The past week, I’ve been trying to find inspiration in various ways to fuel my creativity and get me writing. I’ve listened to Norah Jones to pretend I’m a frazzled English woman, visited about ten thrift stores to slowly browse the racks and see if anything sparks some joy, and even picked up a few new books to see what captures my interest. Some days, I’m ready to write morning and night, feeling so much emotion that I could water my IKEA plants with my own tears. Other days, I could stare at a wall for hours and completely lose track of time.
Maybe it comes with age, or perhaps it’s because being an online creative for the past five or so years has left me completely burnt out, but my hobbies and interests have changed drastically. Previously, I would fully commit myself to my career, attending numerous events each week that involved mingling with other influencers for hours on end. I constantly pre-shot content to ensure I could post every night at 8:30 p.m. on the dot and meticulously planned my outings according to the outfits I needed to photograph. It was manic but also all I knew.
The past year has been quite transformative. From settling into married life further to addressing my mental health and physical well-being, and even stepping back from my career both intentionally and unintentionally due to the ongoing genocide in Palestine, I’ve found myself increasingly indifferent to materialism and shallow content. My relationship with brands has also been affected, whether on my end or theirs (ugh). So, it’s safe to say I’ve been doing fewer outfit-of-the-day posts and content planning and spending more time on solo café dates, reflecting on life and enjoying it so much that I even create mood boards on how to slow down in other ways.

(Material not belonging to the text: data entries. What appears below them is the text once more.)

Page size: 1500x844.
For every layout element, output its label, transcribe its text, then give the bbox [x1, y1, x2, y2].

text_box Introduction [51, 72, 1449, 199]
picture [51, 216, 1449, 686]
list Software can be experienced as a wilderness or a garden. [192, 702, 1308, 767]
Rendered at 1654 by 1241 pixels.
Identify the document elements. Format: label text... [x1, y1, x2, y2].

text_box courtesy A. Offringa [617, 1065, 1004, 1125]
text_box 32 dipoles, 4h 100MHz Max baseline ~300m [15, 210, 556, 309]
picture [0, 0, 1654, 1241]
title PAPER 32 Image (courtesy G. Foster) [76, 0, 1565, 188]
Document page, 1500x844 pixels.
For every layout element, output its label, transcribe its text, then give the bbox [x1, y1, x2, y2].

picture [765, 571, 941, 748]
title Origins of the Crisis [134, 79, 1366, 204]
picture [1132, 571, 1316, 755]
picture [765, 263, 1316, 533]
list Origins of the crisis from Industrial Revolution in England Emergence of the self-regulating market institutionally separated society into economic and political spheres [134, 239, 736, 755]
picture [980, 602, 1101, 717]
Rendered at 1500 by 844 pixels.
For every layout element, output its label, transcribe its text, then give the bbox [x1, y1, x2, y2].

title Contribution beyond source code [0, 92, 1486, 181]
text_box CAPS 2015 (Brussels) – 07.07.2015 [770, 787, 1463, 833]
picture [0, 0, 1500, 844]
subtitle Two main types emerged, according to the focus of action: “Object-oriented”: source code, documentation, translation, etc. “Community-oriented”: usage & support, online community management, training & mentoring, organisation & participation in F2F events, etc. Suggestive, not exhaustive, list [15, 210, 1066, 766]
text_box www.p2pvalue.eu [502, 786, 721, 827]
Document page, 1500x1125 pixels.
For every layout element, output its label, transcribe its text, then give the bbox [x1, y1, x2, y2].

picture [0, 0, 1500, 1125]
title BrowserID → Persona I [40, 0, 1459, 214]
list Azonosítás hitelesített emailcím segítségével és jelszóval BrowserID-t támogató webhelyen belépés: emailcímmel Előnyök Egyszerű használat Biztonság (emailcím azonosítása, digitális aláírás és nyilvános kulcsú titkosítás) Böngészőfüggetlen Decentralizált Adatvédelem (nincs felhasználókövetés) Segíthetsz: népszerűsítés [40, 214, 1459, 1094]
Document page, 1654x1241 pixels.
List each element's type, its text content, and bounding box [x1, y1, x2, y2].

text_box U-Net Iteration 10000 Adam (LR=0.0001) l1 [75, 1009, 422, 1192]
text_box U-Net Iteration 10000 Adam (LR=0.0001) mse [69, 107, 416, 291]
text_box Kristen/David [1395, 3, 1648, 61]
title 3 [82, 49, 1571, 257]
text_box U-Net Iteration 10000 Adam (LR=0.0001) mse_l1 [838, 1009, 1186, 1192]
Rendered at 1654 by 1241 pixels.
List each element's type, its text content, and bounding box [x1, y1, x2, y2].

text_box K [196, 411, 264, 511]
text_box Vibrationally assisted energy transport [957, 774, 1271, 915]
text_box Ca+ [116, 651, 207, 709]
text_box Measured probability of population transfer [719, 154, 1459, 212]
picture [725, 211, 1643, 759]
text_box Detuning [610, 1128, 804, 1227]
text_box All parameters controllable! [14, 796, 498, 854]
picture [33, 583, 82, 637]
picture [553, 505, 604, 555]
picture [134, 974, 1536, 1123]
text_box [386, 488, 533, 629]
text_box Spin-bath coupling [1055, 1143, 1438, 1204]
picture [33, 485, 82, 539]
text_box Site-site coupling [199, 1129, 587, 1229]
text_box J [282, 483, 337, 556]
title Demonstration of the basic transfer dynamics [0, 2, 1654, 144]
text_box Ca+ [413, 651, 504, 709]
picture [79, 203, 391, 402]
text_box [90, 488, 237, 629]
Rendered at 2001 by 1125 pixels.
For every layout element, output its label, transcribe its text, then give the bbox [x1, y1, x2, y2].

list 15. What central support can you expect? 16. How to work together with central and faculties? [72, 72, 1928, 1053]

I’ve mentioned before that the fashion and beauty industry isn’t a long-term or sustainable career for a Muslim woman with any form of worldly opinions, and I still believe that. Honestly, it’s no surprise that I won’t be a content-creating fanatic forever, especially since I already do significantly less online compared to previous years. BUT, I’m still a fashion enthusiast at heart and find joy in my online community, loving the process of documenting a great outfit. I guess I’m wondering: why can’t I do both without sacrificing one for the other?
What inspired me to write today were two things: seeing my kitchen bathed in the morning sunlight with a pot of chicken soup on the stove and dirty coffee cups in the sink, and a quote I saw on TikTok that said, “Never get so busy making a living that you forget to make a life.” These two moments made me realise that I have, in fact, been inspired this week by the idea that a slower life doesn’t seem so bad. If you had told 18-year-old me this, I would have laughed. To be honest, that younger version of myself is still part of me—I love working and being so busy that my feet go numb. I was once so afraid of settling into a suburban routine that any sort of ‘slow life’ seemed like a waste of potential. But now, I can say I no longer equate a ‘slow life’ with having ‘no life.’ This shift in perception and attitude feels like a groundbreaking change.
At 25, I’m finding a balance between enjoying my career and setting professional goals, while also embracing home life—cooking, reading, writing, and buying secondhand decor. I appreciate spending some weeks in an introverted mode and others being more extroverted. This balance might sound minor to some, but for me, it’s been quite revolutionary. My anxiety often masks my feelings of joy or curiosity with panic, leading me to avoid anything new. Oh, the duality of being a woman!
Is it possible to have a feminine urge to write on my patio with an oat latte and add charming images of vintage childhood bedrooms to a Pinterest board for my future child, while also planning what new recipe to try for dinner? And can I also want to work hard, break into a challenging industry, and perform at my best without being questioned about my absence—whether it’s assumed I’m pregnant or that my increased online activity means my husband and I have broken up? It’s laughable, but yes, I do get asked these things.
I think social media has led us to feel like we need to pick a box. We’re expected to choose a character to play, and anything outside of that character’s expectations seems wrong. We have to select a clothing aesthetic, a home style, and even a specific personality and branding. But how is this possible when humans are constantly evolving? Interests change, hobbies shift, and people themselves change over time.
We often perceive each other as almost fictional, like characters from a fairytale, as if they’re a fragment of someone’s imagination. But in both my imagination and reality, I am a blend of many things. I am a sister, a daughter, a wife, and a friend. I am also the main character in a 2000s New York-based romcom and a fairy living in a cottage who makes hand-carved wood necklaces. We are all dynamic and multifaceted.
I write this as a reminder that it’s okay to evolve and change overtime. That it’s okay to shift focus and find joy in new things. To live authentically and celebrating all aspects of yourself and all things life has to offer is better than living in curiosity of what could have been.
As you grow up your hobbies change, your environment changes and ultimately you change which is okay. Change isn’t always bad and if anything is a reflection of growth. I envision it as a change in soil, A new shampoo, trying a new coffee spot or even buying a new lip liner. You might not like it but how else would you have known?